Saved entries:
- - -
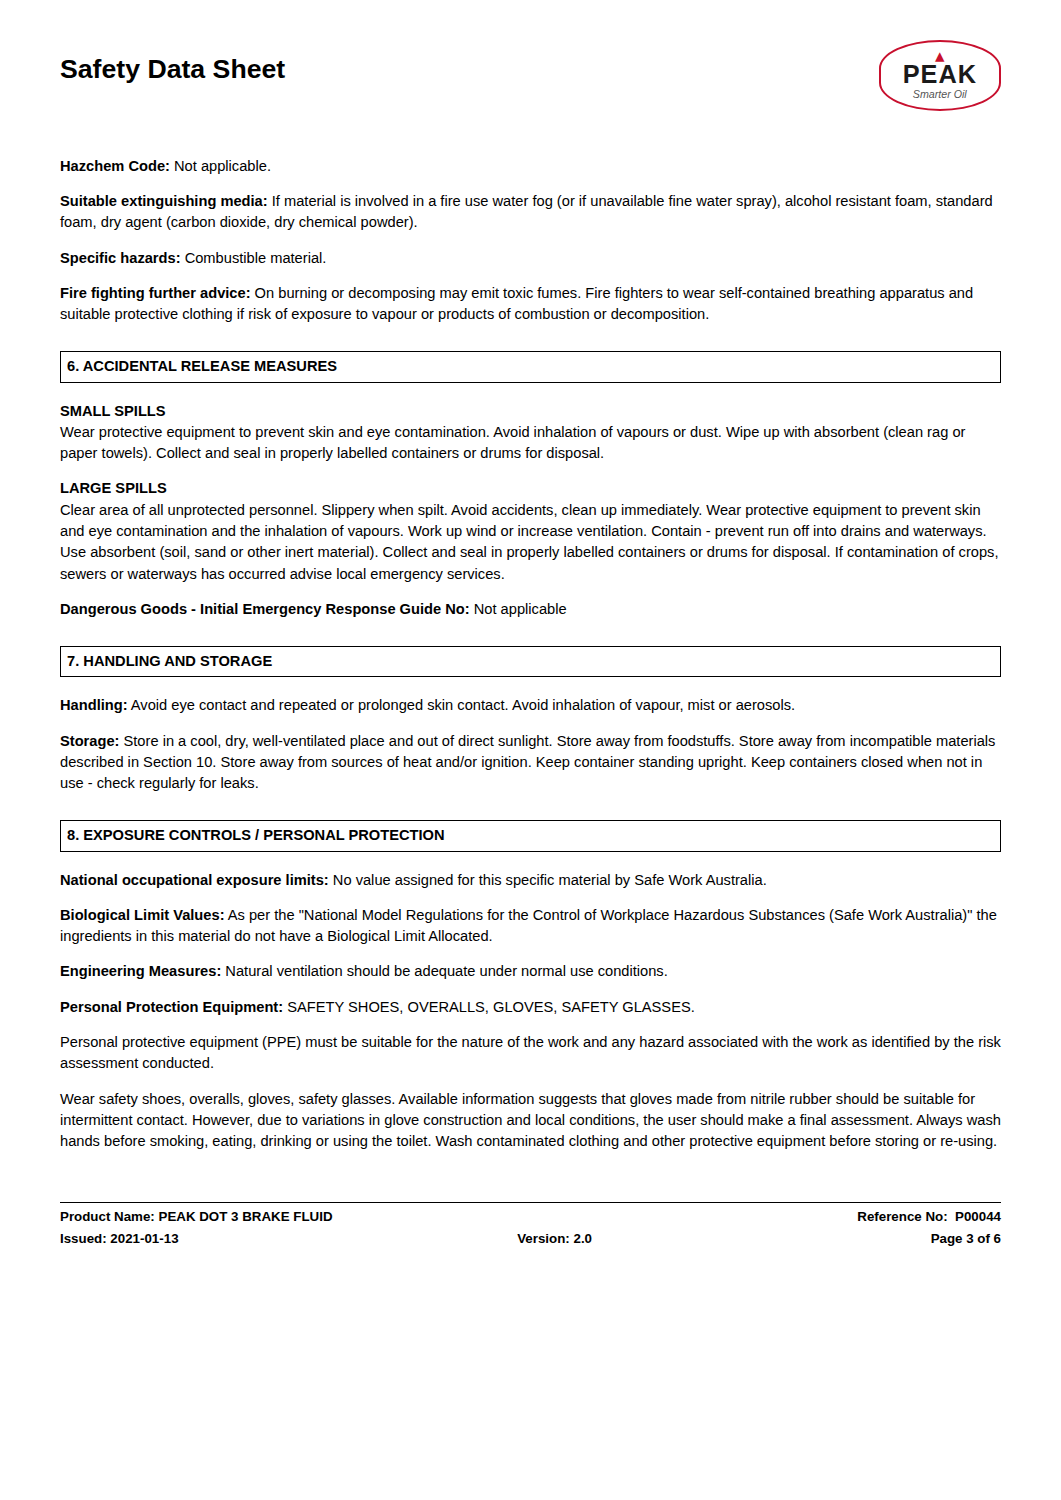Safety Data Sheet
▴
PEAK
Smarter Oil
Hazchem Code: Not applicable.
Suitable extinguishing media: If material is involved in a fire use water fog (or if unavailable fine water spray), alcohol resistant foam, standard foam, dry agent (carbon dioxide, dry chemical powder).
Specific hazards: Combustible material.
Fire fighting further advice: On burning or decomposing may emit toxic fumes. Fire fighters to wear self-contained breathing apparatus and suitable protective clothing if risk of exposure to vapour or products of combustion or decomposition.
6. ACCIDENTAL RELEASE MEASURES
SMALL SPILLS
Wear protective equipment to prevent skin and eye contamination. Avoid inhalation of vapours or dust. Wipe up with absorbent (clean rag or paper towels). Collect and seal in properly labelled containers or drums for disposal.
LARGE SPILLS
Clear area of all unprotected personnel. Slippery when spilt. Avoid accidents, clean up immediately. Wear protective equipment to prevent skin and eye contamination and the inhalation of vapours. Work up wind or increase ventilation. Contain - prevent run off into drains and waterways. Use absorbent (soil, sand or other inert material). Collect and seal in properly labelled containers or drums for disposal. If contamination of crops, sewers or waterways has occurred advise local emergency services.
Dangerous Goods - Initial Emergency Response Guide No: Not applicable
7. HANDLING AND STORAGE
Handling: Avoid eye contact and repeated or prolonged skin contact. Avoid inhalation of vapour, mist or aerosols.
Storage: Store in a cool, dry, well-ventilated place and out of direct sunlight. Store away from foodstuffs. Store away from incompatible materials described in Section 10. Store away from sources of heat and/or ignition. Keep container standing upright. Keep containers closed when not in use - check regularly for leaks.
8. EXPOSURE CONTROLS / PERSONAL PROTECTION
National occupational exposure limits: No value assigned for this specific material by Safe Work Australia.
Biological Limit Values: As per the "National Model Regulations for the Control of Workplace Hazardous Substances (Safe Work Australia)" the ingredients in this material do not have a Biological Limit Allocated.
Engineering Measures: Natural ventilation should be adequate under normal use conditions.
Personal Protection Equipment: SAFETY SHOES, OVERALLS, GLOVES, SAFETY GLASSES.
Personal protective equipment (PPE) must be suitable for the nature of the work and any hazard associated with the work as identified by the risk assessment conducted.
Wear safety shoes, overalls, gloves, safety glasses. Available information suggests that gloves made from nitrile rubber should be suitable for intermittent contact. However, due to variations in glove construction and local conditions, the user should make a final assessment. Always wash hands before smoking, eating, drinking or using the toilet. Wash contaminated clothing and other protective equipment before storing or re-using.
Product Name: PEAK DOT 3 BRAKE FLUID Reference No: P00044
Issued: 2021-01-13 Version: 2.0 Page 3 of 6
- - -
• Exercise description:
Wherever the string "National" appears in the data above, report the whole line.

• Your solution:
National occupational exposure limits: No value assigned for this specific material by Safe Work Australia.
Biological Limit Values: As per the "National Model Regulations for the Control of Workplace Hazardous Substances (Safe Work Australia)" the ingredients in this material do not have a Biological Limit Allocated.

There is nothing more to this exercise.